===== Trecho do texto

Paladar

Seminário Argentina Wine Awards

13 de março de 2015 | 12h56 por Marcel Miwa

Em uma programação paralela os jurados estrangeiros foram convidados para falar aos argentinos e imprensa internacional sobre seus mercados e onde estariam as oportunidades para os vinhos argentinos.

As juradas do AWA 2015

Essi Avellan, MW, que atua nos países nórdicos destacou o bom momento para espumantes nestes países e explicou que o consumidor busca coisas fáceis de beber como o Prosecco. Felicity Carter, em um dos melhores discursos do painel, alertou sobre o risco de um país se apoiar em apenas uma variedade e citou as dificuldades que os australianos vêm passando. Como caso de sucesso indicou a Nova Zelândia e explicou a união setorial que existe no país, além de explorar bem a imagem de destino turístico e eficiência na comunicação da grande adesão do screwcap (tampa de rosca) nos vinhos neozelandeses. As norte-americanas Christy Canterbury, MW, e Susan Kotrzewa destacaram a força das mulheres na decisão de compra do vinho e a geração Millennials (nascidos entre 1980 e 2000). Esta geração tem maior disposição para gastar com vinhos e busca originalidade, histórias verdadeiras, rótulos modernos e vinhos descomplicados.

==========
===== Dados do exercício

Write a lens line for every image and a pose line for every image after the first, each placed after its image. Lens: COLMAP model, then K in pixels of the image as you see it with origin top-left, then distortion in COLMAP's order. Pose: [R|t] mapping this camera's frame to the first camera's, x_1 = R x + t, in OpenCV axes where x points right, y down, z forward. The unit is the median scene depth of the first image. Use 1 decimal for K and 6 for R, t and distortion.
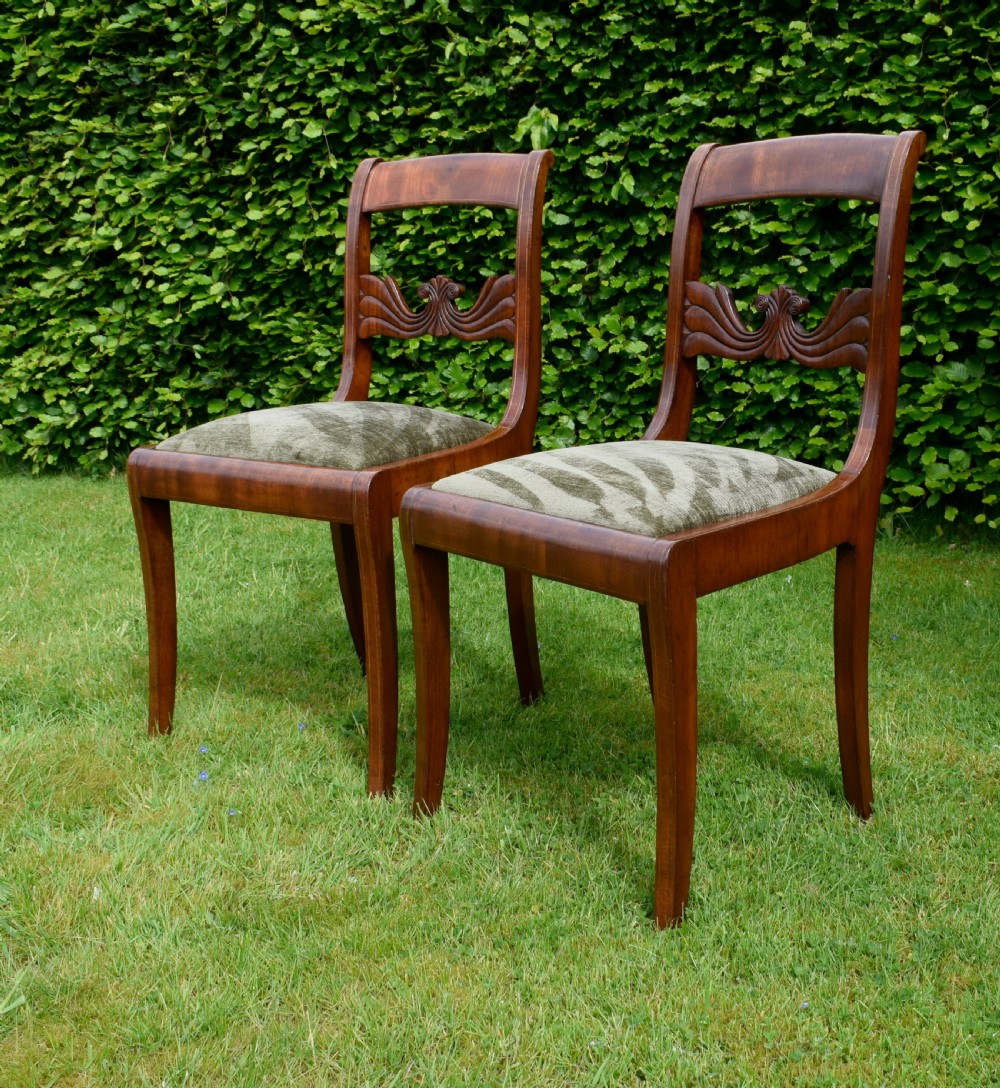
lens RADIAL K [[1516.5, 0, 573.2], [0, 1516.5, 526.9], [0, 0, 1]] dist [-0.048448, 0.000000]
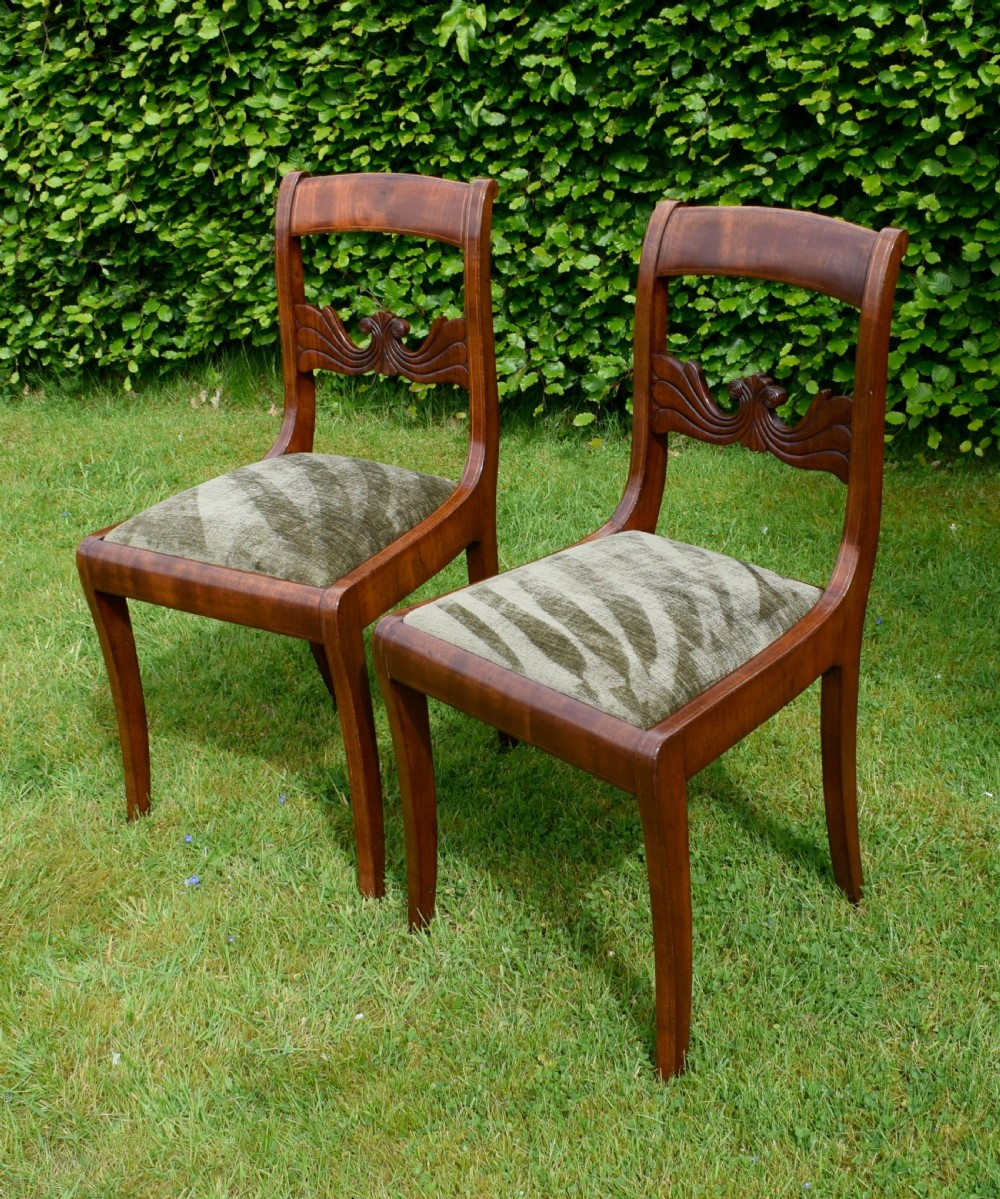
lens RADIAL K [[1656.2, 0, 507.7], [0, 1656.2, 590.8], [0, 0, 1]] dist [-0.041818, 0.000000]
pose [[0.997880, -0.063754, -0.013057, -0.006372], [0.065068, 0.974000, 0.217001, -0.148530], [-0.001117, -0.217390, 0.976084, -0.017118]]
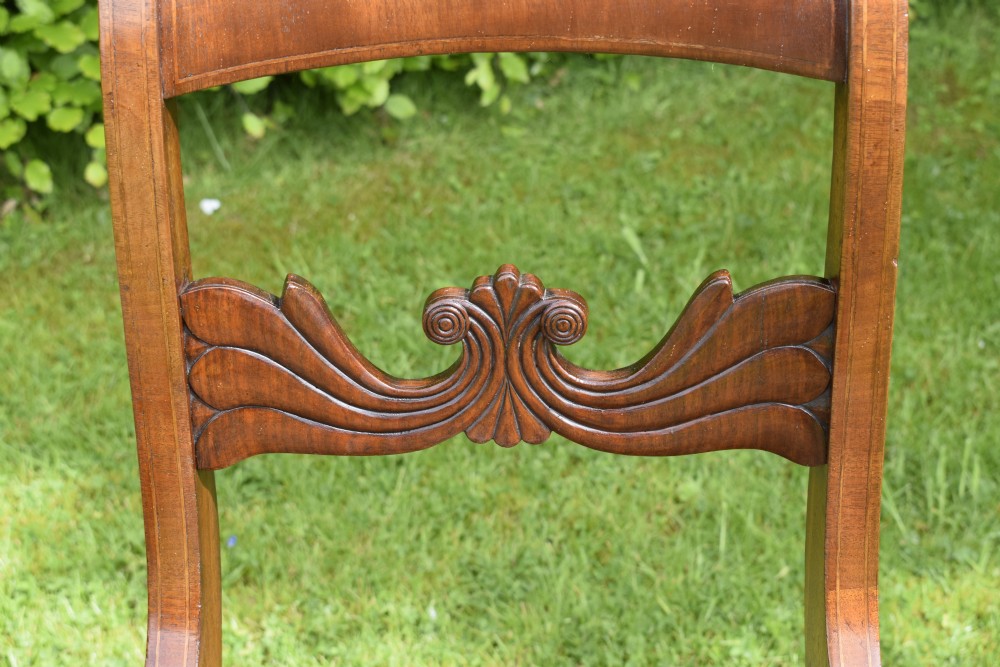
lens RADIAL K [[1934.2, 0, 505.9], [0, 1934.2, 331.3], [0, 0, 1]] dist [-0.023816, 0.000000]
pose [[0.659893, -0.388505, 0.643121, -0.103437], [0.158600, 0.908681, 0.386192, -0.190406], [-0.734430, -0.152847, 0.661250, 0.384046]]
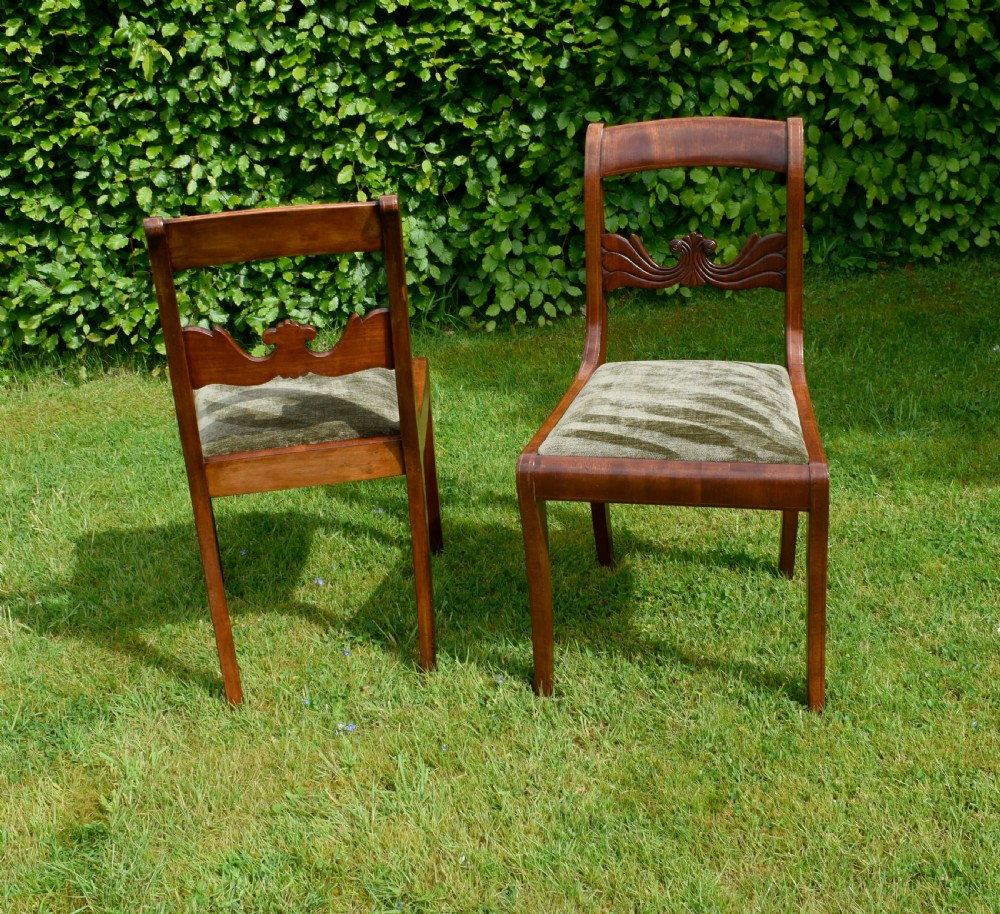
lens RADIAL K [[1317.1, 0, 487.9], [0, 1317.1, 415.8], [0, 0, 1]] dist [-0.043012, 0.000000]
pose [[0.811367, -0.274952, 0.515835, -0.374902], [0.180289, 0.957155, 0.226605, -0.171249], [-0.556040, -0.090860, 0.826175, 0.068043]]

==========

## Tarefa proposta A
No texto sobre o seminário do Argentina Wine Awards, que país Felicity Carter apontou como caso de sucesso?
## Tarefa proposta B
Troque "jurados estrangeiros" por "especialistas estrangeiros" no trecho do texto sobre o seminário do Argentina Wine Awards que vai de "13 de março" até "os vinhos argentinos.", inclusive, e apresente o trecho modificado.
## Tarefa proposta C
Escreva a continuação do texto sobre o seminário do Argentina Wine Awards a partir do ponto em que ele termina.
Os registros não são necessários para esta atividade.

## Resposta escrita A
A Nova Zelândia.

## Resposta escrita B
13 de março de 2015 | 12h56 por Marcel Miwa

Em uma programação paralela os especialistas estrangeiros foram convidados para falar aos argentinos e imprensa internacional sobre seus mercados e onde estariam as oportunidades para os vinhos argentinos.

## Resposta escrita C
A japonesa Megumi Nishida também destacou o bom momento para espumantes em seu mercado e observa uma migração do consumo de cerveja para os espumantes. Outra fórmula que tem funcionado no mercado japonês é a comunicação do vinho através da gastronomia, algo que se vê hoje com os produtos italianos.

As palavras mais aguardadas, de Jancis Robinson, talvez tenham freado levemente o ânimo dos argentinos. Além de comentar a menor importância que os britânicos têm dado a pontuação dos vinhos, Jancis comentou que os argentinos podem feminizar alguns de seus vinhos. Já foi provada a influência das mulheres na compra de um vinho e muitos deles ainda são pesados e concentrados, algo que espanta as consumidoras. Isto sem esquecer do despropósito das garrafas pesadas, freqüente desafeto da Master of Wine.